Usage: hashy [-h] <path> [-workers 4] [-exclude path1,path2]

  -debug
        print debug output
  -exclude string
        comma-separated list of directories to exclude
  -show-errors
        show all errors (including unhashable file types)
  -version
        print version
  -workers int
        number of workers (default 10)

For example: hashy ~/ -workers 4 -exclude $HOME/Library,$HOME/.lima

To hash your home directory and exclude the Library and .lima subdirectories:

hashy ~/ -exclude $HOME/Library,$HOME/.lima

To run with only a single worker:

hashy ~/ -workers 1

You can see the full usage information with hashy -h

📼 Demo

Hashing 1.1GB across approx 36,400 files in around 1.6s:

Animated terminal recording showing hashy hashing a large number of files very quickly

Recorded with the super useful charmbracelet/vhs.

📖 Output example

dave@purah hashy % ./hashy ~/Downloads/Archive
a3c0bd543d9c4224a1af07527a88e497 /Users/dave/Downloads/Archive/JetBrainsMono-2.242/OFL.txt
08fd688879edce6105e388211d976c3c /Users/dave/Downloads/Archive/JetBrainsMono-2.242/.DS_Store
e22968d5f6c9cfde83dbb1e2e984dc82 /Users/dave/Downloads/Archive/JetBrainsMono-2.242/fonts/.DS_Store
177ff1d368916a567c896c0c3a2d7bc4 /Users/dave/Downloads/Archive/JetBrainsMono-2.242/AUTHORS.txt
...

🐆 Performance

On my M1 MacBook Pro 14 (2021) internal SSD, hashing my 278GB home directory under the default configuration (workers = GOMAXPROCS, in my case that was 10), it took 6m57s.

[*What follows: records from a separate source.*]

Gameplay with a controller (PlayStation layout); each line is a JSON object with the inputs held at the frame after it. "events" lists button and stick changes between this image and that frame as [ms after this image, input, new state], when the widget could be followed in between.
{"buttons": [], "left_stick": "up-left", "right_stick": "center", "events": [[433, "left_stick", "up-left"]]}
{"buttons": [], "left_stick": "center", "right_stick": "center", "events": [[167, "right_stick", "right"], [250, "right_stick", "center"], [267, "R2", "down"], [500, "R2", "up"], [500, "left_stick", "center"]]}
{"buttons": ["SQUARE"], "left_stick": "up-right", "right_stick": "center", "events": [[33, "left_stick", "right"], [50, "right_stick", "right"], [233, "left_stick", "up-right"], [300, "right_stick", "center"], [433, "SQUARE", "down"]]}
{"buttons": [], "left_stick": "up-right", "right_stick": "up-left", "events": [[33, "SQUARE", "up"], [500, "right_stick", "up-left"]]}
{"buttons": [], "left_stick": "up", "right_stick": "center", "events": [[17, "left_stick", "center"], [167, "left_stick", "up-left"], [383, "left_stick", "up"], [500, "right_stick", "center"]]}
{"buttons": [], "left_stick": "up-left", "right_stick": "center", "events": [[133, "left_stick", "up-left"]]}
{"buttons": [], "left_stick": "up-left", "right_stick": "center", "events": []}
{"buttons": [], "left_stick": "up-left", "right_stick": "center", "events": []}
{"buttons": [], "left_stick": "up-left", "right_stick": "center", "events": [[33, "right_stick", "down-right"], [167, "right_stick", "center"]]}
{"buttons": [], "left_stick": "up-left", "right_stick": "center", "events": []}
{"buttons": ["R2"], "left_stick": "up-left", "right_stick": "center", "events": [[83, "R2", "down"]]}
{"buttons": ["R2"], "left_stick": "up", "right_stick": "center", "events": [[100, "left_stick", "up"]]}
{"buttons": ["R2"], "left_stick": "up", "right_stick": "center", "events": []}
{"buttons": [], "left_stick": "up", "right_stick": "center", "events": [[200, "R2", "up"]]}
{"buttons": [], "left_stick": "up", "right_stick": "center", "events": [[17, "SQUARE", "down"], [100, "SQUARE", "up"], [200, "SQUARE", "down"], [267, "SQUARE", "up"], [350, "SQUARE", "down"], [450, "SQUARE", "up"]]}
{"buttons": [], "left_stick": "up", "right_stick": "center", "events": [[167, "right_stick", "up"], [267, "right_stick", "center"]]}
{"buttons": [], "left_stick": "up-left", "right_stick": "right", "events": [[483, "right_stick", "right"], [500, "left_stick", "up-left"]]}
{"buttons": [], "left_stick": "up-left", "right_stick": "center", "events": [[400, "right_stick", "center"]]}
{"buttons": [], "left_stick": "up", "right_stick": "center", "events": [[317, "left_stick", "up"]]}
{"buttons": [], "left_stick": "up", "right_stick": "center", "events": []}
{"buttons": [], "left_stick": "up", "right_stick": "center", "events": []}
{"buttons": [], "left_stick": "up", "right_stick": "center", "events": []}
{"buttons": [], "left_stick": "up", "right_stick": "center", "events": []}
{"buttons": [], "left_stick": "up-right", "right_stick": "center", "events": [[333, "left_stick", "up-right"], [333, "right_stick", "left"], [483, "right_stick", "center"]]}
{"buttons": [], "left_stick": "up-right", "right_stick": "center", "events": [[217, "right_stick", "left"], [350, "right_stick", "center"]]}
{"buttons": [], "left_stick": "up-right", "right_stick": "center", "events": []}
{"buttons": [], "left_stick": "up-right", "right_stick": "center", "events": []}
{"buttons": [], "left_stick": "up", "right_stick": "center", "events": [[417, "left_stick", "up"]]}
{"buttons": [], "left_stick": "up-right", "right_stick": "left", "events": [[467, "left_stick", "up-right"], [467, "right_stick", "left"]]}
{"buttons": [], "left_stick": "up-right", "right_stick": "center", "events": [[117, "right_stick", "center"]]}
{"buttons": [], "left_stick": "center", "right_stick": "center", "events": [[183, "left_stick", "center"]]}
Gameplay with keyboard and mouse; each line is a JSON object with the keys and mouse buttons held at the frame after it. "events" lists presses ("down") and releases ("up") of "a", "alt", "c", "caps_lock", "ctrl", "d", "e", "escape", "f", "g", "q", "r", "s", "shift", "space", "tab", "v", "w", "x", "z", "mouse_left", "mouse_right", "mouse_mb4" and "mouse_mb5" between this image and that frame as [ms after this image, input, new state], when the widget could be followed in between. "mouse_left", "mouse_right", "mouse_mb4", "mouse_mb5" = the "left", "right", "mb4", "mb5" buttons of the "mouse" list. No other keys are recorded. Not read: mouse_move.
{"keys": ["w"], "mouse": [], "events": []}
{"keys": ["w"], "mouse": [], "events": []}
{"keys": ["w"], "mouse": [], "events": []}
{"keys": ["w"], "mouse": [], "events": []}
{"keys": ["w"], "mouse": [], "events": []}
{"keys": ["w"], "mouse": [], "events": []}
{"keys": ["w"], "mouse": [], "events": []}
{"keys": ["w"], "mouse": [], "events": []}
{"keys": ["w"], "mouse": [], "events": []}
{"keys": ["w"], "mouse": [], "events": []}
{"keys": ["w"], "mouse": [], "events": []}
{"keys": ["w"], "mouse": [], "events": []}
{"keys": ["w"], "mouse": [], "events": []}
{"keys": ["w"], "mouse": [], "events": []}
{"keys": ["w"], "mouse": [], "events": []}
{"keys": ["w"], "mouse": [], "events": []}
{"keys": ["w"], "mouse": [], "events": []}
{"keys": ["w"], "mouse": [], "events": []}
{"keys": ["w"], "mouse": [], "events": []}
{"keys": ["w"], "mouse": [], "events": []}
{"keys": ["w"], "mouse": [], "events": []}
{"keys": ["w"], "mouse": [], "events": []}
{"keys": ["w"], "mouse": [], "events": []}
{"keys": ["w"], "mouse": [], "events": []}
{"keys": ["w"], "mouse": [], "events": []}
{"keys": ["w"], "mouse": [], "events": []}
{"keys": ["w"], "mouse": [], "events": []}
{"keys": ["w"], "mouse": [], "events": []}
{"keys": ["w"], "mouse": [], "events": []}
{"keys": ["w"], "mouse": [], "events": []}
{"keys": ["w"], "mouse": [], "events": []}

Setting workers to 1 (single-threading the hashing, but leaving the main thread to handle setup and cleanup), hashing the same tree took 16m02s.

Note: testing wasn't under any sort of controlled conditions (the MacBook is my daily driver and had been running for a few hours with several applications running during testing, and the files in my home directory vary from a few bytes to tens of gigabytes), but it's probably representative of performance under typical use.

Performance could have been further improved if I could avoid stating every file before opening, but this was unavoidable as opening a named pipe causes os.Open() to block and never return, blocking a goroutine until you kill the process. The only way we can avoid that is by stating each file and making sure we only open regular files.

🖊️ Notes

Symlinks are ignored and not followed. Non-regular files (named pipes, etc) are also ignored.

You should use $HOME when specifying multiple exclude directories, e.g. hashy ~/ -exclude $HOME/Library,$HOME/.lima as your shell will probably not expand tildes mid-string in the comma separated exclude list e.g. hashy ~/ -exclude ~/Library,~/.lima.